■ **WORK REQUEST**
State how many lines in the records below include the word "your". Give nothing but that number.

■ **LISTED ENTRIES**
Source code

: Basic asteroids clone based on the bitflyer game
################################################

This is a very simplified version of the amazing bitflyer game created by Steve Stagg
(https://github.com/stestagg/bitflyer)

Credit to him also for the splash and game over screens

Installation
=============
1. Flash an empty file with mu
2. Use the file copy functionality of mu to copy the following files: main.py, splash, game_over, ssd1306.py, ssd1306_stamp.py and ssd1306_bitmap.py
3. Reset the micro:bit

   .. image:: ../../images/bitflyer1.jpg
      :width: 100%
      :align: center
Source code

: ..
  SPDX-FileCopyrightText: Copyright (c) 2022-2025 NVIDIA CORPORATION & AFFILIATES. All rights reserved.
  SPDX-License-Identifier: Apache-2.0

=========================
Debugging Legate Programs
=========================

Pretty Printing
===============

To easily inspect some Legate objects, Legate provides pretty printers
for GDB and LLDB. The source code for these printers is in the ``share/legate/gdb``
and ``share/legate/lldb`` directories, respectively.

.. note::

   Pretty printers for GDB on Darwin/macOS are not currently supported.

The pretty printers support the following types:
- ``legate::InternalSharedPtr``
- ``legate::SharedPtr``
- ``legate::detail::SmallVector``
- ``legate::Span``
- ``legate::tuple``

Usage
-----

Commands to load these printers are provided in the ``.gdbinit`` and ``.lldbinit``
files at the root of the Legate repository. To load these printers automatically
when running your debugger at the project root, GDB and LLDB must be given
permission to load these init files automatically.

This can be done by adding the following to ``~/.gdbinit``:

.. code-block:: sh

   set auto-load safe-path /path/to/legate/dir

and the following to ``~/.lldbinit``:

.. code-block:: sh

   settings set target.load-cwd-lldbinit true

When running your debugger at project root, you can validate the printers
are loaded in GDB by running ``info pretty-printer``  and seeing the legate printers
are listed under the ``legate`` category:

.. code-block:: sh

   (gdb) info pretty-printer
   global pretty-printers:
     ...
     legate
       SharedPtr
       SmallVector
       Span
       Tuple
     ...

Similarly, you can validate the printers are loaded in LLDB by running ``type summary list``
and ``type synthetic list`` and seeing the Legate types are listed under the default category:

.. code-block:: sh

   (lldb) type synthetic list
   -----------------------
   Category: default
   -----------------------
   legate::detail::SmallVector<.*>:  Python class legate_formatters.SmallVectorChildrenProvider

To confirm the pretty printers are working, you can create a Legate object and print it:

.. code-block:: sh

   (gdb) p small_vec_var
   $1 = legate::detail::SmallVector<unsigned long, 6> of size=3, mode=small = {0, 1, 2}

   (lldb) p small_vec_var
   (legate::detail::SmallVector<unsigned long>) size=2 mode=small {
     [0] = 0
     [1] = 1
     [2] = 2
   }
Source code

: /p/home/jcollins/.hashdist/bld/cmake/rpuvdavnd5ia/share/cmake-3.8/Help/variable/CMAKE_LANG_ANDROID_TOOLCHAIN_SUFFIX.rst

■ **RESPONSE FOR THIS EXERCISE**
2